## Job
Rewrite these rows, replacing "bounding box" with "enclosing rectangle" and leaving everything else unchanged.

= = = = = = =

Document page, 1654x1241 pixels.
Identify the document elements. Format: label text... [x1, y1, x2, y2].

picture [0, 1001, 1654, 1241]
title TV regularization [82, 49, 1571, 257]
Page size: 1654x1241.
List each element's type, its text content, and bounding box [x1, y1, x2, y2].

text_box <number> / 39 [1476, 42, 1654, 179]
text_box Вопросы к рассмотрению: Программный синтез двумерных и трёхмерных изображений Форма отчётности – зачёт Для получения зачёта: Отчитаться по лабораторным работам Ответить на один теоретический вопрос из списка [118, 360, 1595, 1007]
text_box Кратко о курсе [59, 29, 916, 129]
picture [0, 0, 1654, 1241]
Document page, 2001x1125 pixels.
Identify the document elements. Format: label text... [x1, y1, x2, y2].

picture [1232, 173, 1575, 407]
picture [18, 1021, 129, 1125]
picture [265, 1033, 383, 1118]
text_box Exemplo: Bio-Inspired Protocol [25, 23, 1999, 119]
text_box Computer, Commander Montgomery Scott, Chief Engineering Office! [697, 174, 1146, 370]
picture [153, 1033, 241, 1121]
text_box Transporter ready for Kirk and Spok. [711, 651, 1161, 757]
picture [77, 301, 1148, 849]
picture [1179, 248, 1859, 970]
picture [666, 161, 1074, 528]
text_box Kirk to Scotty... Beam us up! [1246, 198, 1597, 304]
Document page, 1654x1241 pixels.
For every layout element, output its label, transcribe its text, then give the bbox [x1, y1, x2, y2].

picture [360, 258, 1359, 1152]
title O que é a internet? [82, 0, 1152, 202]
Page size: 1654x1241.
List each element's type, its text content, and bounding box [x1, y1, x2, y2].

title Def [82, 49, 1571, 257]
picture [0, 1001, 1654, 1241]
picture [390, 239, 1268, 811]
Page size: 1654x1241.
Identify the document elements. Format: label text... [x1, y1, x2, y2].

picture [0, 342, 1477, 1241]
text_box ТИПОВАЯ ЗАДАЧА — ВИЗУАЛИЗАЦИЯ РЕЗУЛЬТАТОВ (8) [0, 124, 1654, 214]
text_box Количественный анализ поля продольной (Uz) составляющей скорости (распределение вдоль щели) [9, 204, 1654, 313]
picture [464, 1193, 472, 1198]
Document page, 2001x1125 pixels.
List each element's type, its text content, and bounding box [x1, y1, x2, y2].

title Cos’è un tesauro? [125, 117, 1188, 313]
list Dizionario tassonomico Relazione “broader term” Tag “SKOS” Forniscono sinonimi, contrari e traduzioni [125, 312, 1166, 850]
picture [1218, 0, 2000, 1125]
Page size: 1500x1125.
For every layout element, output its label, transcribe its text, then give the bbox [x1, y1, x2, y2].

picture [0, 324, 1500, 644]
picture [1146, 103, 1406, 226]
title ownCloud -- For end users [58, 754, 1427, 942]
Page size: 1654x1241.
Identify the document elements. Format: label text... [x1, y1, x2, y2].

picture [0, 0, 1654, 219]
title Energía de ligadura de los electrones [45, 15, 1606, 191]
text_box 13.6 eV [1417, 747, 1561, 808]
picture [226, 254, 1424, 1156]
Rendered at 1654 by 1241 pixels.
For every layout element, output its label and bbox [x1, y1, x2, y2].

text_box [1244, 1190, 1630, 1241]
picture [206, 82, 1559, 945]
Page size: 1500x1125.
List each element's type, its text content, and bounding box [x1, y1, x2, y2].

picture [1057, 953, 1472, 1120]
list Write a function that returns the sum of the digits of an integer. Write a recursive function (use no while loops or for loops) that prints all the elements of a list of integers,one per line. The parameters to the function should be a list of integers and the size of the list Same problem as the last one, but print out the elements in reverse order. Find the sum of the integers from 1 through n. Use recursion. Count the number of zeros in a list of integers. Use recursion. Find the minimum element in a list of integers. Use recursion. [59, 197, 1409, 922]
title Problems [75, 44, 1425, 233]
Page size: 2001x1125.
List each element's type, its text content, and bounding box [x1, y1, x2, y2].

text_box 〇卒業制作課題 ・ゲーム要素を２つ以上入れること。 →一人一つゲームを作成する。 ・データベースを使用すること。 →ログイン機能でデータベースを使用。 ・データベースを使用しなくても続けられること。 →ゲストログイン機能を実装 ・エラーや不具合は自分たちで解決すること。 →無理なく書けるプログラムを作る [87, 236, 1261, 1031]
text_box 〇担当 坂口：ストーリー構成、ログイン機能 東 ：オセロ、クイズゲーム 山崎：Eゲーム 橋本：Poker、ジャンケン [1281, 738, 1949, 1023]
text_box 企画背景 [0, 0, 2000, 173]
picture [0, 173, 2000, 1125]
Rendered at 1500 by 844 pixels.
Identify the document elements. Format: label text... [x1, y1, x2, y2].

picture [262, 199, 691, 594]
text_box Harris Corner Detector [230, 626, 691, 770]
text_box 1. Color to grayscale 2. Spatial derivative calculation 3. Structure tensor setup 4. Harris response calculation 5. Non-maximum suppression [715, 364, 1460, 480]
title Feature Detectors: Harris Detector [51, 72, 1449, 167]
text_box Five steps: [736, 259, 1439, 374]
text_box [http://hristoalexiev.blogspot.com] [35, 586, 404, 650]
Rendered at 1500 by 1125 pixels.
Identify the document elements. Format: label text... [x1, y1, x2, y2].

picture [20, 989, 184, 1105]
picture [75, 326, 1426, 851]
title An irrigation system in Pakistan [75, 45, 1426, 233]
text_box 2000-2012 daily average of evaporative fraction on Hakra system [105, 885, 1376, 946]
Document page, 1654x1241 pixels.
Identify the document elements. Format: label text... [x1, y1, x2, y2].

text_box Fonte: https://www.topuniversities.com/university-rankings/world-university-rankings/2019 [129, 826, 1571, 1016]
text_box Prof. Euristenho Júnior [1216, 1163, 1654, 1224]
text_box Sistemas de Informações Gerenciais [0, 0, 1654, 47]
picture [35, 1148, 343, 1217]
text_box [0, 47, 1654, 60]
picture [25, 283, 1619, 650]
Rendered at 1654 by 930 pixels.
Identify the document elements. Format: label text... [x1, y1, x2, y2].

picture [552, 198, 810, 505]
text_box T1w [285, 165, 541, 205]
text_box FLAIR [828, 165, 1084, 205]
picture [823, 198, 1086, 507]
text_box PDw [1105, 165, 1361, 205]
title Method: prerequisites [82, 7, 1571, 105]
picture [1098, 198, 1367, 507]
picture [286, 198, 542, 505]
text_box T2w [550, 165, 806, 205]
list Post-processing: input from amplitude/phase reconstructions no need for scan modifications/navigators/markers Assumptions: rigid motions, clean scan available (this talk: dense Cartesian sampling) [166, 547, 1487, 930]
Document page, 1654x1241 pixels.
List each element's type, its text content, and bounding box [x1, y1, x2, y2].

= = = = = = =

## Task output
Document page, 1654x1241 pixels.
Identify the document elements. Format: label text... [x1, y1, x2, y2].

picture [0, 1001, 1654, 1241]
title TV regularization [82, 49, 1571, 257]
Page size: 1654x1241.
List each element's type, its text content, and enclosing rectangle [x1, y1, x2, y2].

text_box <number> / 39 [1476, 42, 1654, 179]
text_box Вопросы к рассмотрению: Программный синтез двумерных и трёхмерных изображений Форма отчётности – зачёт Для получения зачёта: Отчитаться по лабораторным работам Ответить на один теоретический вопрос из списка [118, 360, 1595, 1007]
text_box Кратко о курсе [59, 29, 916, 129]
picture [0, 0, 1654, 1241]
Document page, 2001x1125 pixels.
Identify the document elements. Format: label text... [x1, y1, x2, y2].

picture [1232, 173, 1575, 407]
picture [18, 1021, 129, 1125]
picture [265, 1033, 383, 1118]
text_box Exemplo: Bio-Inspired Protocol [25, 23, 1999, 119]
text_box Computer, Commander Montgomery Scott, Chief Engineering Office! [697, 174, 1146, 370]
picture [153, 1033, 241, 1121]
text_box Transporter ready for Kirk and Spok. [711, 651, 1161, 757]
picture [77, 301, 1148, 849]
picture [1179, 248, 1859, 970]
picture [666, 161, 1074, 528]
text_box Kirk to Scotty... Beam us up! [1246, 198, 1597, 304]
Document page, 1654x1241 pixels.
For every layout element, output its label, transcribe its text, then give the bbox [x1, y1, x2, y2].

picture [360, 258, 1359, 1152]
title O que é a internet? [82, 0, 1152, 202]
Page size: 1654x1241.
List each element's type, its text content, and enclosing rectangle [x1, y1, x2, y2].

title Def [82, 49, 1571, 257]
picture [0, 1001, 1654, 1241]
picture [390, 239, 1268, 811]
Page size: 1654x1241.
Identify the document elements. Format: label text... [x1, y1, x2, y2].

picture [0, 342, 1477, 1241]
text_box ТИПОВАЯ ЗАДАЧА — ВИЗУАЛИЗАЦИЯ РЕЗУЛЬТАТОВ (8) [0, 124, 1654, 214]
text_box Количественный анализ поля продольной (Uz) составляющей скорости (распределение вдоль щели) [9, 204, 1654, 313]
picture [464, 1193, 472, 1198]
Document page, 2001x1125 pixels.
List each element's type, its text content, and enclosing rectangle [x1, y1, x2, y2].

title Cos’è un tesauro? [125, 117, 1188, 313]
list Dizionario tassonomico Relazione “broader term” Tag “SKOS” Forniscono sinonimi, contrari e traduzioni [125, 312, 1166, 850]
picture [1218, 0, 2000, 1125]
Page size: 1500x1125.
For every layout element, output its label, transcribe its text, then give the bbox [x1, y1, x2, y2].

picture [0, 324, 1500, 644]
picture [1146, 103, 1406, 226]
title ownCloud -- For end users [58, 754, 1427, 942]
Page size: 1654x1241.
Identify the document elements. Format: label text... [x1, y1, x2, y2].

picture [0, 0, 1654, 219]
title Energía de ligadura de los electrones [45, 15, 1606, 191]
text_box 13.6 eV [1417, 747, 1561, 808]
picture [226, 254, 1424, 1156]
Rendered at 1654 by 1241 pixels.
For every layout element, output its label and bbox [x1, y1, x2, y2].

text_box [1244, 1190, 1630, 1241]
picture [206, 82, 1559, 945]
Page size: 1500x1125.
List each element's type, its text content, and enclosing rectangle [x1, y1, x2, y2].

picture [1057, 953, 1472, 1120]
list Write a function that returns the sum of the digits of an integer. Write a recursive function (use no while loops or for loops) that prints all the elements of a list of integers,one per line. The parameters to the function should be a list of integers and the size of the list Same problem as the last one, but print out the elements in reverse order. Find the sum of the integers from 1 through n. Use recursion. Count the number of zeros in a list of integers. Use recursion. Find the minimum element in a list of integers. Use recursion. [59, 197, 1409, 922]
title Problems [75, 44, 1425, 233]
Page size: 2001x1125.
List each element's type, its text content, and enclosing rectangle [x1, y1, x2, y2].

text_box 〇卒業制作課題 ・ゲーム要素を２つ以上入れること。 →一人一つゲームを作成する。 ・データベースを使用すること。 →ログイン機能でデータベースを使用。 ・データベースを使用しなくても続けられること。 →ゲストログイン機能を実装 ・エラーや不具合は自分たちで解決すること。 →無理なく書けるプログラムを作る [87, 236, 1261, 1031]
text_box 〇担当 坂口：ストーリー構成、ログイン機能 東 ：オセロ、クイズゲーム 山崎：Eゲーム 橋本：Poker、ジャンケン [1281, 738, 1949, 1023]
text_box 企画背景 [0, 0, 2000, 173]
picture [0, 173, 2000, 1125]
Rendered at 1500 by 844 pixels.
Identify the document elements. Format: label text... [x1, y1, x2, y2].

picture [262, 199, 691, 594]
text_box Harris Corner Detector [230, 626, 691, 770]
text_box 1. Color to grayscale 2. Spatial derivative calculation 3. Structure tensor setup 4. Harris response calculation 5. Non-maximum suppression [715, 364, 1460, 480]
title Feature Detectors: Harris Detector [51, 72, 1449, 167]
text_box Five steps: [736, 259, 1439, 374]
text_box [http://hristoalexiev.blogspot.com] [35, 586, 404, 650]
Rendered at 1500 by 1125 pixels.
Identify the document elements. Format: label text... [x1, y1, x2, y2].

picture [20, 989, 184, 1105]
picture [75, 326, 1426, 851]
title An irrigation system in Pakistan [75, 45, 1426, 233]
text_box 2000-2012 daily average of evaporative fraction on Hakra system [105, 885, 1376, 946]
Document page, 1654x1241 pixels.
Identify the document elements. Format: label text... [x1, y1, x2, y2].

text_box Fonte: https://www.topuniversities.com/university-rankings/world-university-rankings/2019 [129, 826, 1571, 1016]
text_box Prof. Euristenho Júnior [1216, 1163, 1654, 1224]
text_box Sistemas de Informações Gerenciais [0, 0, 1654, 47]
picture [35, 1148, 343, 1217]
text_box [0, 47, 1654, 60]
picture [25, 283, 1619, 650]
Rendered at 1654 by 930 pixels.
Identify the document elements. Format: label text... [x1, y1, x2, y2].

picture [552, 198, 810, 505]
text_box T1w [285, 165, 541, 205]
text_box FLAIR [828, 165, 1084, 205]
picture [823, 198, 1086, 507]
text_box PDw [1105, 165, 1361, 205]
title Method: prerequisites [82, 7, 1571, 105]
picture [1098, 198, 1367, 507]
picture [286, 198, 542, 505]
text_box T2w [550, 165, 806, 205]
list Post-processing: input from amplitude/phase reconstructions no need for scan modifications/navigators/markers Assumptions: rigid motions, clean scan available (this talk: dense Cartesian sampling) [166, 547, 1487, 930]
Document page, 1654x1241 pixels.
List each element's type, its text content, and enclosing rectangle [x1, y1, x2, y2].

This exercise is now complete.